Prices are, unsurprisingly, relatively dear compared to standard internet packages, and will represent a significant cost bump to businesses looking to make the move. The problem with this is that while larger organisations can take this hit, concerns remain that it will be some time before smaller players are able to afford to move to the technology.

PwC's Tucker argues that it's within SMBs and tech startups that the majority of the UK's tech innovation resides.

"Small and medium businesses and future tech start-ups represent a huge potential source of technology-led innovation and growth for the UK digital economy," says Tucker. "The challenge is to make sure that high-speed gigabit connections that enable such future innovation are accessible at price points suitable for these smaller enterprises."

Considerations before making the jump to gigabit

Gigabit internet is better delivered through wired connections rather than Wi-Fi, so if your business is usually a wire-free environment, you may want to think about dusting off those ethernet cables and installing connection points to ensure you make the most of hyper-fast speeds.

It's also essential that you make sure the rest of your computer equipment supports gigabit speeds, including your router and computers, printers, storage - essentially anything that runs on the network.

You'll also need a pretty powerful SSD to be able to process a full 1Gbps connection, so be prepared to upgrade if you really want to see a difference in broadband speeds.

■ **DATASET RECORDS**:
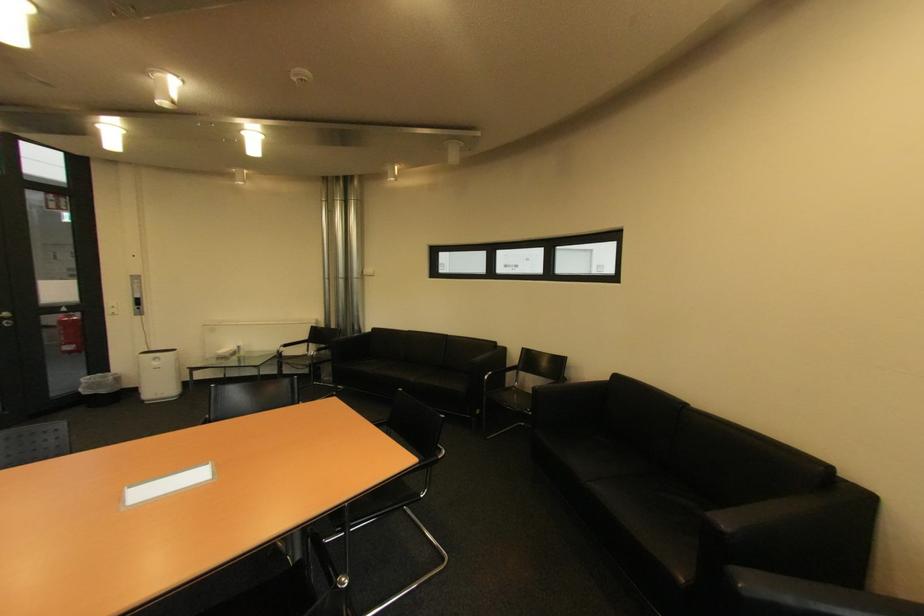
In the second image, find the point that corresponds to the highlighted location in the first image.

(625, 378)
...
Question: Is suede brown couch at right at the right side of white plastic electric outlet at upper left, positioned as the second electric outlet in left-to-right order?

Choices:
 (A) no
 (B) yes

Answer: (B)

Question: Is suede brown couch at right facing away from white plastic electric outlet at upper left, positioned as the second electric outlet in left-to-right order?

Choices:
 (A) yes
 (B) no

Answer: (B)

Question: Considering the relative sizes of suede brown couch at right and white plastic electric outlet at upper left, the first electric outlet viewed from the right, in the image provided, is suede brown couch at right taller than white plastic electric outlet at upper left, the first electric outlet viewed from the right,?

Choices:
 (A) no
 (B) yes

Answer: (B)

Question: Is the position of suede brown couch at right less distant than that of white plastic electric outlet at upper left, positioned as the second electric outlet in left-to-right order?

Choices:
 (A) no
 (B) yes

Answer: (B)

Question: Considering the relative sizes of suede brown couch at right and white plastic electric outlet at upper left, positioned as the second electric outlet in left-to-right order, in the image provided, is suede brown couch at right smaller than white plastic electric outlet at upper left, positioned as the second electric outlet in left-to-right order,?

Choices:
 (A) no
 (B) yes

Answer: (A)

■ **TRY IT**:
Rewrite the passage on gigabit internet, starting at "Considerations before making" and ending at "in broadband speeds.", with "ethernet cables" replaced by "network cables".

■ **RESULT FOR THIS TASK**:
Considerations before making the jump to gigabit

Gigabit internet is better delivered through wired connections rather than Wi-Fi, so if your business is usually a wire-free environment, you may want to think about dusting off those network cables and installing connection points to ensure you make the most of hyper-fast speeds.

It's also essential that you make sure the rest of your computer equipment supports gigabit speeds, including your router and computers, printers, storage - essentially anything that runs on the network.

You'll also need a pretty powerful SSD to be able to process a full 1Gbps connection, so be prepared to upgrade if you really want to see a difference in broadband speeds.